Description of the task: Please give back word for word the lines of the material below between the line containing "ском организме" and the line containing "的迎宾曲中，习近平和普京分别从乔治大厅两侧沿红地毯", inclusive.

Material for this task:
..............................
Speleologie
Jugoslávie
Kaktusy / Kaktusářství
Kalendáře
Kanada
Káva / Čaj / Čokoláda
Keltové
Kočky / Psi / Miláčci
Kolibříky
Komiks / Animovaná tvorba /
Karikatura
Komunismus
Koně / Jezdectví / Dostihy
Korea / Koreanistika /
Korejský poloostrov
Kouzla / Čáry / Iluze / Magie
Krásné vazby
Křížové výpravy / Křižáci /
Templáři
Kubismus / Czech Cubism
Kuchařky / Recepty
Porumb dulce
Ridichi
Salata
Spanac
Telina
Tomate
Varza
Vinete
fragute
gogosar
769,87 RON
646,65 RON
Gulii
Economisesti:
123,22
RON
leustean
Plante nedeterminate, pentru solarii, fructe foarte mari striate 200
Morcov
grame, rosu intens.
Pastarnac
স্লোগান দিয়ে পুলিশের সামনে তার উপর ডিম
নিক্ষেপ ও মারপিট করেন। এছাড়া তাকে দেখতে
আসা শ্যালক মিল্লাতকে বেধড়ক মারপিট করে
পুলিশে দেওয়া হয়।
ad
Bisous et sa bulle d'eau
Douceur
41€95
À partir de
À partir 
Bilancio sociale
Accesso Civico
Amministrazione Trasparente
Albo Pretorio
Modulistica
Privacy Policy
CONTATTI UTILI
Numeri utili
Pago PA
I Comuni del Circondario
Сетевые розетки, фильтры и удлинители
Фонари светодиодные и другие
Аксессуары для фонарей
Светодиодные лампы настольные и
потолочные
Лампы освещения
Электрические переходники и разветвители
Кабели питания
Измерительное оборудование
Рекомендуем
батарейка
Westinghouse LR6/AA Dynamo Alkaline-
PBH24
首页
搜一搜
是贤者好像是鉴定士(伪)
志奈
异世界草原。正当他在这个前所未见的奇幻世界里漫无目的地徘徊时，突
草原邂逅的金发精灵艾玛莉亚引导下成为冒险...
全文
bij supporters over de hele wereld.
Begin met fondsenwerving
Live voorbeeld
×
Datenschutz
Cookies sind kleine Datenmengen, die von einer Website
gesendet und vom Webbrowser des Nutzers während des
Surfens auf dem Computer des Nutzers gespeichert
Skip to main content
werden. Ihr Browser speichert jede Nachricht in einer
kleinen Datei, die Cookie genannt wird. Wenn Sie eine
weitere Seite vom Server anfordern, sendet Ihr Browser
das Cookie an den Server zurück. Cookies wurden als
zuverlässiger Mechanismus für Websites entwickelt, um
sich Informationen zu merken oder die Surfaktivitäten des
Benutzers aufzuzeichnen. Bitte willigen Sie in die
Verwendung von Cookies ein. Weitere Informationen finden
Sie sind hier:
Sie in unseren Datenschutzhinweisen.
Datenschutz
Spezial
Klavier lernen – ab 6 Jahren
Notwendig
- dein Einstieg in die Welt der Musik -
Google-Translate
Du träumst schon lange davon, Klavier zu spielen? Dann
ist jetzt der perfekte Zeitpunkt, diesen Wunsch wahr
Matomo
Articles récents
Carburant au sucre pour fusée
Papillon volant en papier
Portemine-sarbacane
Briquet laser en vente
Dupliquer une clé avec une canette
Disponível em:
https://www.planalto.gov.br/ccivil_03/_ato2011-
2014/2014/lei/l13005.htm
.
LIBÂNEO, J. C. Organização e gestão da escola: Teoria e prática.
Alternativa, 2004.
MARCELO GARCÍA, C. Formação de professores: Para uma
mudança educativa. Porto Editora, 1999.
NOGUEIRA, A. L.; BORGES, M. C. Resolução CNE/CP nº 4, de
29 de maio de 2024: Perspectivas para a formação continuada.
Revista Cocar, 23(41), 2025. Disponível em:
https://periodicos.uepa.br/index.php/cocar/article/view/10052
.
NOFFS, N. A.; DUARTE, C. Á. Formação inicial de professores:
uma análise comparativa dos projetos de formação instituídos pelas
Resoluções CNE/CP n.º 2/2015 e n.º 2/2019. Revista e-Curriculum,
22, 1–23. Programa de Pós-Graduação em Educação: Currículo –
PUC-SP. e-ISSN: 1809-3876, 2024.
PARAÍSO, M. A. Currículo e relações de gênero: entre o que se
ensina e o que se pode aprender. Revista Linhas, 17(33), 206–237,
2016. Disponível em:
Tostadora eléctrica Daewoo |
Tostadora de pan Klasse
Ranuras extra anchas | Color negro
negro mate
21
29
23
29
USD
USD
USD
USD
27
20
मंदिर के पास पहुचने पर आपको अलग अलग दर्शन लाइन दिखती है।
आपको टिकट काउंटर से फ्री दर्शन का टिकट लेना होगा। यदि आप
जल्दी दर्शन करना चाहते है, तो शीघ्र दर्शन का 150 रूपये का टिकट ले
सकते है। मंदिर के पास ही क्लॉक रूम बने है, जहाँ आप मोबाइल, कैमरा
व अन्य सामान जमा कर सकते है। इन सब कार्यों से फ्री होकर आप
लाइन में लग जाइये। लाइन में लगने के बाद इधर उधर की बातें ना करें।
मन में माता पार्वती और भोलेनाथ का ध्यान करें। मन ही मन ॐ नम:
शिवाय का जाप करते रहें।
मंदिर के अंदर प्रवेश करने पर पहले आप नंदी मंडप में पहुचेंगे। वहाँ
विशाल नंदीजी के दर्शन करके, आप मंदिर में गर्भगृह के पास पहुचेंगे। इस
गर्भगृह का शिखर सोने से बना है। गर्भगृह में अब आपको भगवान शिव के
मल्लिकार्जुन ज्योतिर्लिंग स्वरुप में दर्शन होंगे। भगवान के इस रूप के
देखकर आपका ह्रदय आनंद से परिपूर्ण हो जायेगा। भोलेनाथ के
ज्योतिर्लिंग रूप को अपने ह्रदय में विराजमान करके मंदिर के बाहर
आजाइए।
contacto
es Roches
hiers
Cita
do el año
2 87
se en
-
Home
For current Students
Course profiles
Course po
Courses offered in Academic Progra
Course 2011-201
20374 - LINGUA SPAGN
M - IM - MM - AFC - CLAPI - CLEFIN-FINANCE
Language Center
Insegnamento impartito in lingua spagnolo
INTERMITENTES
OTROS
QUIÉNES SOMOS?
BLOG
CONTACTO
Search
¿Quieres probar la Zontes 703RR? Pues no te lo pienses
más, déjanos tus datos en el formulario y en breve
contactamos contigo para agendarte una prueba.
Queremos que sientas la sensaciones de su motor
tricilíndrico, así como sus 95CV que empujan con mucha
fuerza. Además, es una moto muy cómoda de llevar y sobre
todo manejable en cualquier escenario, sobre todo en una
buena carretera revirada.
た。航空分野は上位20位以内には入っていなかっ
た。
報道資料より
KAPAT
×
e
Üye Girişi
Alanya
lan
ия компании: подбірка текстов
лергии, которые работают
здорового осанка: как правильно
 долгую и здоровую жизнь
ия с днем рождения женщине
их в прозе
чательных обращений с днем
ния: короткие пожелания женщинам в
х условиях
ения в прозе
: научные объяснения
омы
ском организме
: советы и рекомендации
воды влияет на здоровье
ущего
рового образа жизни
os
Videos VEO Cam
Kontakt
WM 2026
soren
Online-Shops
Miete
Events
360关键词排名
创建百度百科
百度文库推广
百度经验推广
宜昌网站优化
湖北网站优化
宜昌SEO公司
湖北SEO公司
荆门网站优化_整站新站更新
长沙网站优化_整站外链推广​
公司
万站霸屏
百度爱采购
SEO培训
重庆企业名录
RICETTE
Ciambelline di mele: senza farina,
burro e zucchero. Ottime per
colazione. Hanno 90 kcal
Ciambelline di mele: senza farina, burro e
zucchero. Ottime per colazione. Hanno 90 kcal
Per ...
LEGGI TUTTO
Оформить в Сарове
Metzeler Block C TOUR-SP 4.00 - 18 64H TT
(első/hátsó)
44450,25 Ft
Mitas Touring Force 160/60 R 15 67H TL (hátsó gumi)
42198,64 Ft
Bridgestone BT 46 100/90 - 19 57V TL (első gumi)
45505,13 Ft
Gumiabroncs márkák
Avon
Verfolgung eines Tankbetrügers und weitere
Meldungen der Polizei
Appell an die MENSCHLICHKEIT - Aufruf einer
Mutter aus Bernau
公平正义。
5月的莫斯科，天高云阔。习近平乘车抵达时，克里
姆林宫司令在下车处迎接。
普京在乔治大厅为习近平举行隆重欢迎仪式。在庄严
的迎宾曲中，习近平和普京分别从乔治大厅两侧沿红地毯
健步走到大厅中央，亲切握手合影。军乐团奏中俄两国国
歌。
..............................
Answer to the problem:
ском организме
: советы и рекомендации
воды влияет на здоровье
ущего
рового образа жизни
os
Videos VEO Cam
Kontakt
WM 2026
soren
Online-Shops
Miete
Events
360关键词排名
创建百度百科
百度文库推广
百度经验推广
宜昌网站优化
湖北网站优化
宜昌SEO公司
湖北SEO公司
荆门网站优化_整站新站更新
长沙网站优化_整站外链推广​
公司
万站霸屏
百度爱采购
SEO培训
重庆企业名录
RICETTE
Ciambelline di mele: senza farina,
burro e zucchero. Ottime per
colazione. Hanno 90 kcal
Ciambelline di mele: senza farina, burro e
zucchero. Ottime per colazione. Hanno 90 kcal
Per ...
LEGGI TUTTO
Оформить в Сарове
Metzeler Block C TOUR-SP 4.00 - 18 64H TT
(első/hátsó)
44450,25 Ft
Mitas Touring Force 160/60 R 15 67H TL (hátsó gumi)
42198,64 Ft
Bridgestone BT 46 100/90 - 19 57V TL (első gumi)
45505,13 Ft
Gumiabroncs márkák
Avon
Verfolgung eines Tankbetrügers und weitere
Meldungen der Polizei
Appell an die MENSCHLICHKEIT - Aufruf einer
Mutter aus Bernau
公平正义。
5月的莫斯科，天高云阔。习近平乘车抵达时，克里
姆林宫司令在下车处迎接。
普京在乔治大厅为习近平举行隆重欢迎仪式。在庄严
的迎宾曲中，习近平和普京分别从乔治大厅两侧沿红地毯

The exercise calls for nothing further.